Voxel R-CNN: Towards High Performance Voxel-based 3D Object Detection

Authors: Jiajun Deng, Shaoshuai Shi, Peiwei Li, Wengang Zhou, Yanyong Zhang, Houqiang Li1201-1209

AAAI 2021 | Conference PDF | Archive PDF | Plain Text | LLM Run Details

Reproducibility Variable Result LLM Response
Research Type Experimental Extensive experiments are conducted on the widely used KITTI Dataset and the more recent Waymo Open Dataset. Our results show that compared to existing voxel-based methods, Voxel R-CNN delivers a higher detection accuracy while maintaining a realtime frame processing rate, i.e., at a speed of 25 FPS on an NVIDIA RTX 2080 Ti GPU.
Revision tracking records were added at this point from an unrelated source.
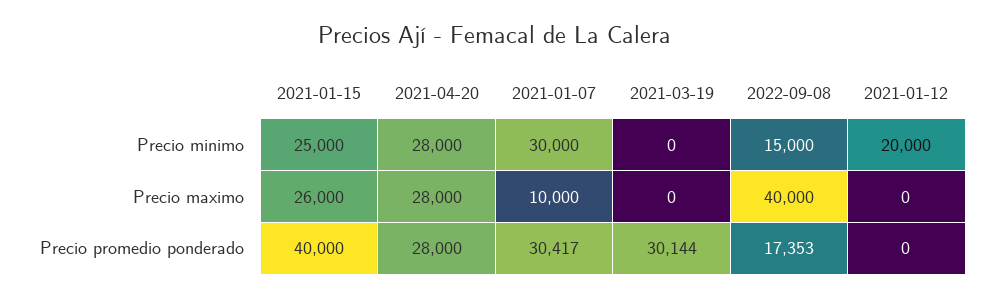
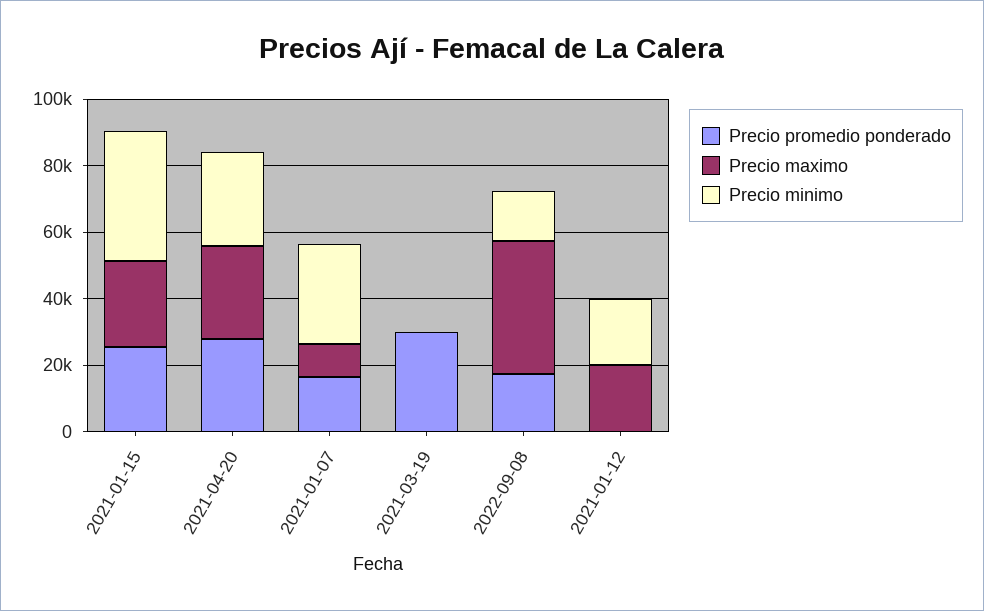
  {
    "Precio minimo": {
-     "2021-01-15": 25000,
+     "2021-01-15": 40000,
      "2021-04-20": 28000,
      "2021-01-07": 30000,
      "2021-03-19": 0,
      "2022-09-08": 15000,
      "2021-01-12": 20000
    },
    "Precio maximo": {
      "2021-01-15": 26000,
      "2021-04-20": 28000,
      "2021-01-07": 10000,
      "2021-03-19": 0,
      "2022-09-08": 40000,
-     "2021-01-12": 0
+     "2021-01-12": 20000
    },
    "Precio promedio ponderado": {
-     "2021-01-15": 40000,
+     "2021-01-15": 25000,
      "2021-04-20": 28000,
-     "2021-01-07": 30417,
+     "2021-01-07": 15000,
      "2021-03-19": 30144,
      "2022-09-08": 17353,
      "2021-01-12": 0
    }
  }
Researcher Affiliation Academia Jiajun Deng1, Shaoshuai Shi2, Peiwei Li1, Wengang Zhou1,3, Yanyong Zhang4, Houqiang Li1,3 1 CAS Key Laboratory of GIPAS, EEIS Department, University of Science and Technology of China 2 Multimedia Laboratory, The Chinese University of Hong Kong 3 Institute of Artificial Intelligence, Hefei Comprehensive National Science Center 4 Department of Computer Science, University of Science and Technology of China
Pseudocode No The paper includes figures illustrating the architecture and concepts (e.g., Figure 1, 2, 3, 4) and describes operations in text, but it does not contain any formally structured pseudocode blocks or sections explicitly labeled "Algorithm".
Open Source Code Yes The code is available at https://github.com/djiajunustc/Voxel-R-CNN.
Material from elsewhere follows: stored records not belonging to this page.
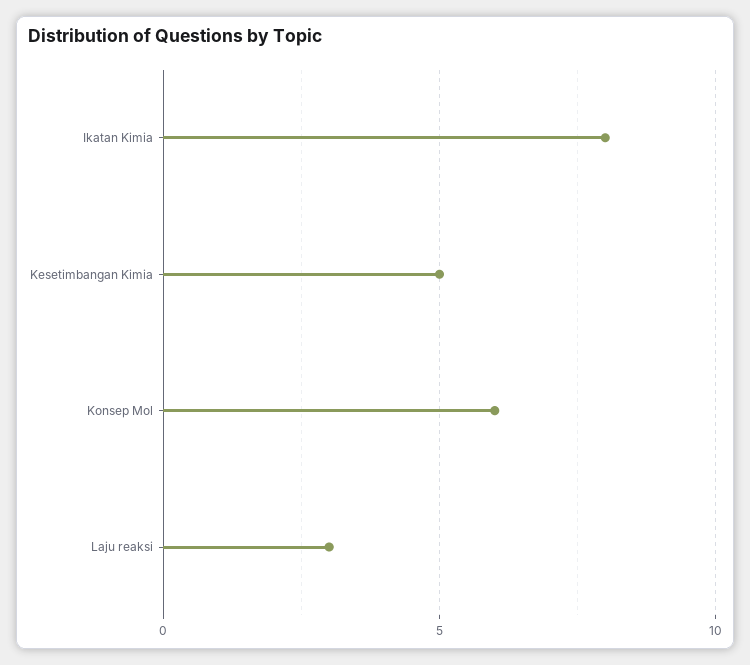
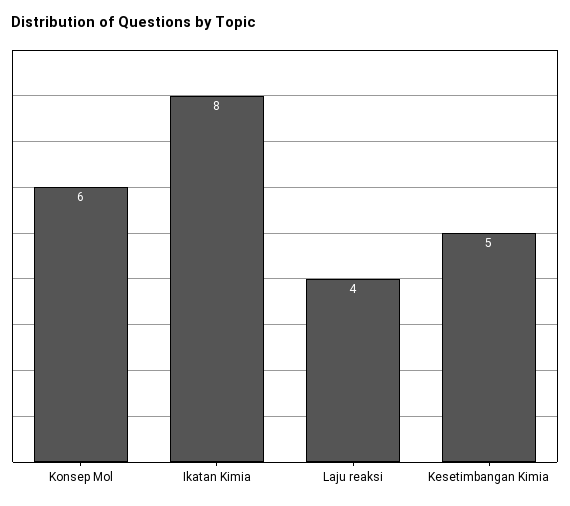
  {
    "Ikatan Kimia": 8,
    "Kesetimbangan Kimia": 5,
    "Konsep Mol": 6,
-   "Laju reaksi": 3
+   "Laju reaksi": 4
  }

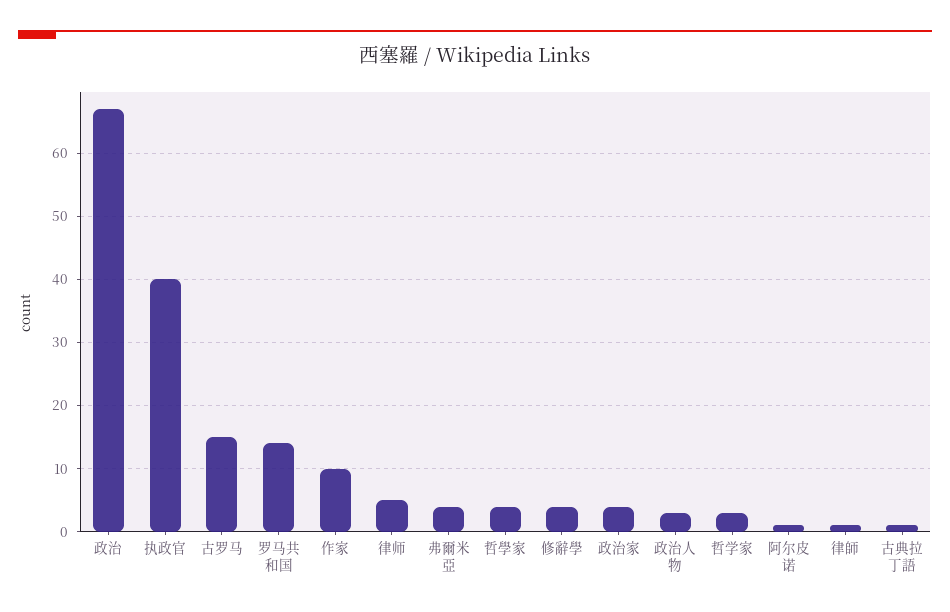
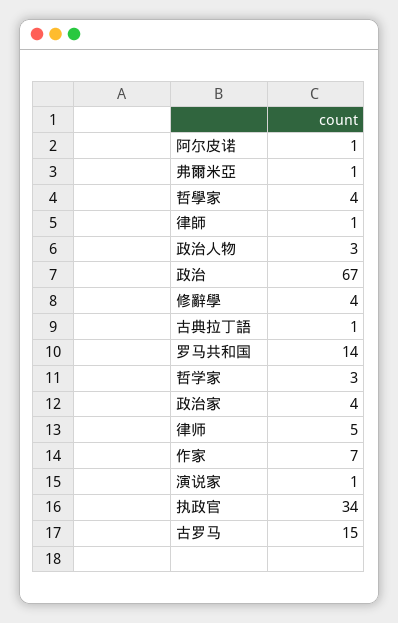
  {
    "政治": 67,
-   "执政官": 40,
+   "执政官": 34,
    "古罗马": 15,
    "罗马共和国": 14,
-   "作家": 10,
+   "作家": 7,
    "律师": 5,
-   "弗爾米亞": 4,
+   "弗爾米亞": 1,
    "哲學家": 4,
    "修辭學": 4,
    "政治家": 4,
    "政治人物": 3,
    "哲学家": 3,
    "阿尔皮诺": 1,
    "律師": 1,
-   "古典拉丁語": 1
+   "古典拉丁語": 1,
+   "演说家": 1
  }

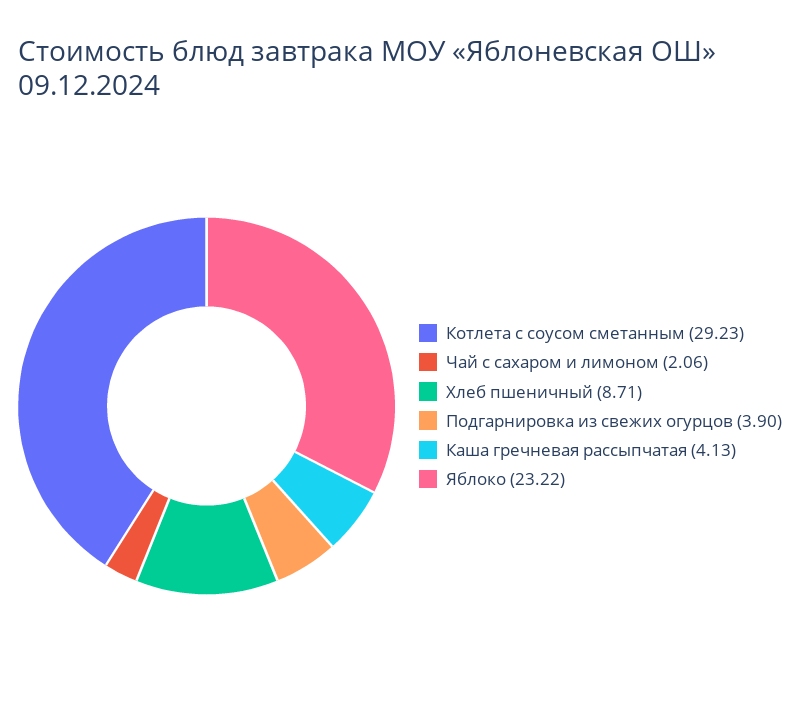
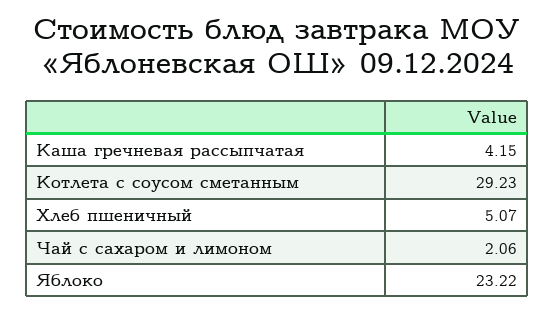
  {
    "Котлета с соусом сметанным": 29.23,
    "Чай с сахаром и лимоном": 2.06,
-   "Хлеб пшеничный": 8.71,
+   "Хлеб пшеничный": 5.07,
-   "Подгарнировка из свежих огурцов": 3.9,
-   "Каша гречневая рассыпчатая": 4.13,
+   "Каша гречневая рассыпчатая": 4.15,
    "Яблоко": 23.22
  }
Open Datasets Yes Extensive experiments are conducted on the widely used KITTI Dataset and the more recent Waymo Open Dataset.
Dataset Splits Yes As a common practice, the training data are divided into a train set with 3712 samples and a val set with 3769 samples.
Hardware Specification Yes Our results show that compared to existing voxel-based methods, Voxel R-CNN delivers a higher detection accuracy while maintaining a realtime frame processing rate, i.e., at a speed of 25 FPS on an NVIDIA RTX 2080 Ti GPU.
Software Dependencies No The paper mentions conducting experiments with the "Open PCDet" toolbox ("Please refer to Open PCDet 1 for more detailed configurations since we conduct all experiments with this toolbox.") and provides a link to it, but it does not list specific version numbers for Open PCDet itself or any other software dependencies such as Python, PyTorch/TensorFlow, or CUDA.
Experiment Setup Yes For KITTI Dataset, the network is trained for 80 epochs with the batch size 16. For Waymo Open Dataset, the network is trained for 30 epochs with the batch size 32. The learning rate is initialized as 0.01 for both datasets and updated by cosine annealing strategy. In the detect head, the foreground Io U threshold θH is set as 0.75, background Io U threshold θL is set as 0.25, and the box regression Io U threshold θreg is set as 0.55. We randomly sample 128 Ro Is as the training samples of detect head.